Running our simulation to measure the false
positive rate of Bloom filters under different configurations, Figure 1 shows how the
percentage varies as a function of size of the filter and number of hash codes.
In effect, the first value along the X axis represents a bit set size of 1 bit per item,
the second value (2^{15}) 2 bits per item, the third (2^{16}) 4 bits per
item etc^{1}.

*Figure 1: False positive rate of a Bloom filter representing a set of
2 ^{14} strings, as a function of number of bits allocated to the
filter and the number of hash codes.*

As intuitively expected, assigning only a very small number of bits per item results in very high false positive rates. With one or two bits per item, adding more hash codes is also of no benefit: it simply serves to "fill up" the bit set more quickly and hence increases rather than decreases the false positive rate. At 4 bits per item, adding more hash codes initially does improve the false positive rate, up to an optimum value of 3 hash codes and a false positive rate of 14.6%. Beyond this, we have gone past the "point of no return" where more hash codes effectively fill the bit space too quickly.

With 8 bits per item, the optimum false positive rate (2.14%) occurs with 6 hash codes. However, as is often the case, there is a range of values where we might argue that the benefit of adding an extra hash code rapidly diminishes. Figure 2 shows more clearly how false positive rate varies as a function of the number of hash codes, for Bloom filters with 8 bits and 16 bits per item.
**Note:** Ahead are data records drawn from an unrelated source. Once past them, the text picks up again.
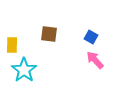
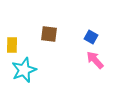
cyan star: rotated 15 degrees clockwise
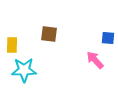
blue square: moved 17 px right, 1 px down; rotated 24 degrees counterclockwise
cyan star: rotated 20 degrees clockwise
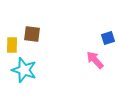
brown square: moved 17 px left
blue square: rotated 24 degrees counterclockwise
cyan star: rotated 20 degrees clockwise
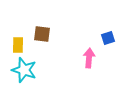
brown square: moved 10 px right
yellow rectangle: moved 6 px right
pink arrow: moved 6 px left, 2 px up; rotated 48 degrees clockwise
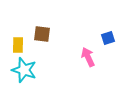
pink arrow: moved 1 px left, 1 px up; rotated 30 degrees counterclockwise
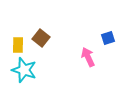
brown square: moved 1 px left, 4 px down; rotated 30 degrees clockwise
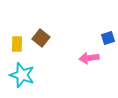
yellow rectangle: moved 1 px left, 1 px up
pink arrow: moved 1 px right, 1 px down; rotated 72 degrees counterclockwise
cyan star: moved 2 px left, 5 px down
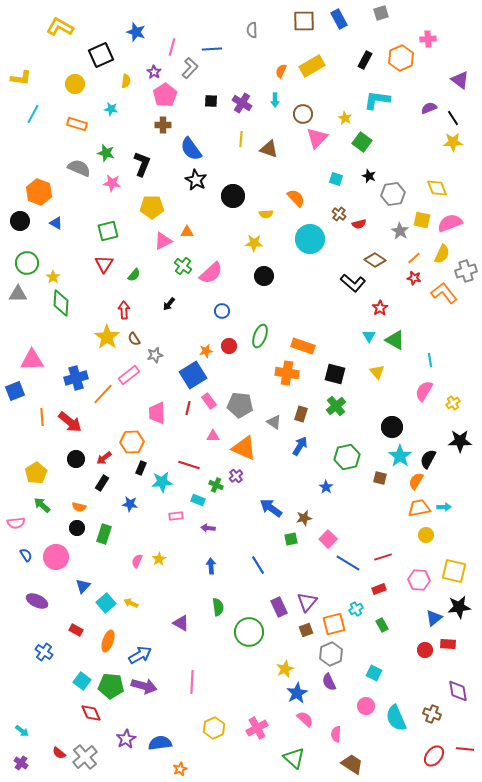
After a clear benefit for the first 2 or 3 hash codes, the curve rapidly plateaus in both cases.

*Figure 2: False positive rate by number of hash codes, showing the
increasingly diminishing returns of adding an extra hash code up to the
optimum value.*

The information we have seen means that for many applications, reasonable
Bloom filter configurations will have between 4 and 16 bits per item and
between 2 and 4 hash codes. Table 1 below gives the actual false positive rates
observed^{2} in our experiment for values within these ranges:

Hash codes | 4 bits/item | 8 bits/item | 16 bits/item |
---|---|---|---|

2 | 15.4% | 4.8% | 1.4% |

3 | 14.6% | 3.0% | 0.49% |

4 | 15.8% | 2.4% | 0.24% |

Note that the mean bits per item does not actually need to be a power of 2: intermediate values, giving intermediate false positive rates, are in principle possible.

1. Of course, this actually means that a size of 2^{23}, or 1024 bits
per item, is vastly unrealistic: our implementation is based on 64-bit hash codes,
so our purpose of using a Bloom filter is to improve on the 64 bits or so per item that
would ordinarily be required for a "normal" hash set that stored only the hash codes.

2. All of the percentages given are the mean of 10 runs of testing 1 million random
strings (so 10 million strings in total) as described in the previous section.